Re-writing the code sped it up by a roughly calculated 10% for single processor work. Splitting up parsing and object creation allowed me to apply some simple speed ups which contributed to this improvement. The hidden advantage of learning new programming frameworks is that it encourages you to think about familiar problems in different ways.

This implementation is designed to work both in parallel using Disco, and locally on a standard machine. Practically, this means that Disco is not required unless you care about parallelizing the code. Parallel coding may also not be the right approach for a particular problem. For small files, it is more efficient to run the code locally and avoid the overhead involved with making it parallel.

When you suddenly need to apply your small GFF parsing script to many gigabytes of result data the code will scale accordingly by incorporating Disco. To look at the practical numbers related to this scaling, I plan to follow up on this post with tests using Disco on Amazon’s Elastic Compute Cloud.

Written by Brad Chapman

March 22, 2009 at 10:59 am

BioSQL on Google App Engine

with 4 comments

The BioSQL project provides a well thought out relational database schema for storing biological sequences and annotations. For those developers who are responsible for setting up local stores of biological data, BioSQL provides a huge advantage via reusability. Some of the best features of BioSQL from my experience are:

  • Available interfaces for several languages (via Biopython, BioPerl, BioJava and BioRuby).
  • Flexible storage of data via a key/value pair model. This models information in an extensible manner, and helps with understanding distributed key/value stores like SimpleDB and CouchDB.
  • Overall data model based on GenBank flat files. This makes teaching the model to biology oriented users much easier; you can pull up a text file from NCBI with a sequence and directly show how items map to the database.

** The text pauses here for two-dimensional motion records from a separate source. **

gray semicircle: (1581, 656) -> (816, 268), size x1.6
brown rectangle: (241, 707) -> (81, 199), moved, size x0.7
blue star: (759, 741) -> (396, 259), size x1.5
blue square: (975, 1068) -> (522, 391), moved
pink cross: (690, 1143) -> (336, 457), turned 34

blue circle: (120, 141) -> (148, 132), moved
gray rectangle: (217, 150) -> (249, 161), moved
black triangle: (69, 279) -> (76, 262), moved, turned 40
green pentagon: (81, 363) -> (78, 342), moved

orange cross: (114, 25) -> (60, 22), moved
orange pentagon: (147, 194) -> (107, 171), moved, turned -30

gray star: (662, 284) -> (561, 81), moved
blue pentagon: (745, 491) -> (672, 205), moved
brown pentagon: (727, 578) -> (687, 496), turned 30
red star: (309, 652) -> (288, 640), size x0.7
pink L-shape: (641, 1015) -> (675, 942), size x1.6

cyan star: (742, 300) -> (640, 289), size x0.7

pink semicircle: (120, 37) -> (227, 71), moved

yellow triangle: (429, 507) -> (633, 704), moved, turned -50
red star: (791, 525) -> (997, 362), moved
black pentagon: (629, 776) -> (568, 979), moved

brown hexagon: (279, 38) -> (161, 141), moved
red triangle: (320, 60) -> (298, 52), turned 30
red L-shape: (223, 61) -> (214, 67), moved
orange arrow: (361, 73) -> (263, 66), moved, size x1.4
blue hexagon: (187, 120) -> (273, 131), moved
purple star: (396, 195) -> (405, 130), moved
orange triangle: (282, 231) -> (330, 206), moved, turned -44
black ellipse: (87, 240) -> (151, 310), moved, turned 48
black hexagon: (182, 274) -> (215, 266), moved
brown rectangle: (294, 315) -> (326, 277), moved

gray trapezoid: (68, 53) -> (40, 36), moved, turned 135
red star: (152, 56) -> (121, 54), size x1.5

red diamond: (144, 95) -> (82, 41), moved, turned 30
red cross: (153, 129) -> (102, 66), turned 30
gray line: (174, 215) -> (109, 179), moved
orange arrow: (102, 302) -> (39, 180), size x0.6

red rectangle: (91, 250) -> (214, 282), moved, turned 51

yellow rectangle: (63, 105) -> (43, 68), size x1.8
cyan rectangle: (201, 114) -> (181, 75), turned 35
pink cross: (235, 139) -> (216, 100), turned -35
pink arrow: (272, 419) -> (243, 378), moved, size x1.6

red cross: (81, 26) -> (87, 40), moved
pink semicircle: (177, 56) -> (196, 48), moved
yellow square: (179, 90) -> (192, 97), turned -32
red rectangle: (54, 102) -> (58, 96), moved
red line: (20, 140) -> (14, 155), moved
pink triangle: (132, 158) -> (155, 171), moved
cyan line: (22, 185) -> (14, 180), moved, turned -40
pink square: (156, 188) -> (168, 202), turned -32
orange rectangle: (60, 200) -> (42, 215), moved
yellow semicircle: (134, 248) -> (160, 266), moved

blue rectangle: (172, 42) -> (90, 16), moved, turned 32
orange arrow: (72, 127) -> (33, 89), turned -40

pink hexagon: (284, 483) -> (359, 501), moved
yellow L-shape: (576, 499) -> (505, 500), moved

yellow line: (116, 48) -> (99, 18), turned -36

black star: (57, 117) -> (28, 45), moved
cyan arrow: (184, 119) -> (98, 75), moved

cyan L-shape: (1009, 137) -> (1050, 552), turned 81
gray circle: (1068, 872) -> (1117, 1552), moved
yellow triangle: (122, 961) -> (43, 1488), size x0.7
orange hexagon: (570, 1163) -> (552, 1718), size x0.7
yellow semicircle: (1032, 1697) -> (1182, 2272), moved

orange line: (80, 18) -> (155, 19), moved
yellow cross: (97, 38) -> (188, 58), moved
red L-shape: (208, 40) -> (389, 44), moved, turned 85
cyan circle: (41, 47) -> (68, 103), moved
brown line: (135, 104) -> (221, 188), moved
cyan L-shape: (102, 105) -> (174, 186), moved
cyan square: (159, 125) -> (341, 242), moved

Given the usefulness of BioSQL for local relational data storage, I would like to see it move into the rapidly expanding cloud development community. Tying BioSQL data storage in with Web frameworks will help researchers make their data publicly available earlier and in standard formats. As a nice recent example, George has a series of posts on using BioSQL with Ruby on Rails. There have also been several discussions of the BioSQL mailing list around standard web tools and APIs to sit on top of the database; see this thread for a recent example.

Towards these goals, I have been working on a BioSQL backed interface for Google App Engine. Google App Engine is a Python based framework to quickly develop and deploy web applications. For data storage, Google’s Datastore provides an object interface to a distributed scalable storage backend. Practically, App Engine has free hosting quotas which can scale to larger instances as demand for the data in the application increases; this will appeal to cost-conscious researchers by avoiding an initial barrier to making their data available.

My work on this was accelerated by the Open Bioinformatics Foundation’s move to apply for participation in Google’s Summer of Code. OpenBio is a great community that helps organize projects like BioPerl, Biopython, BioJava and BioRuby. After writing up a project idea for BioSQL on Google App Engine in our application, I was inspired to finish a demonstration of the idea.

I am happy to announce a simple demonstration server running a BioSQL based backend: BioSQL Web. The source code is available from my git repository. Currently the server allows uploads of GenBank formatted files and provides a simple view of the records, annotations and sequences. The data is stored in the Google Datastore with an object interface that mimics the BioSQL relational model.

Future posts will provide more details on the internals of the server end and client interface as they develop. As always, feedback, thoughts and code contributions are very welcome.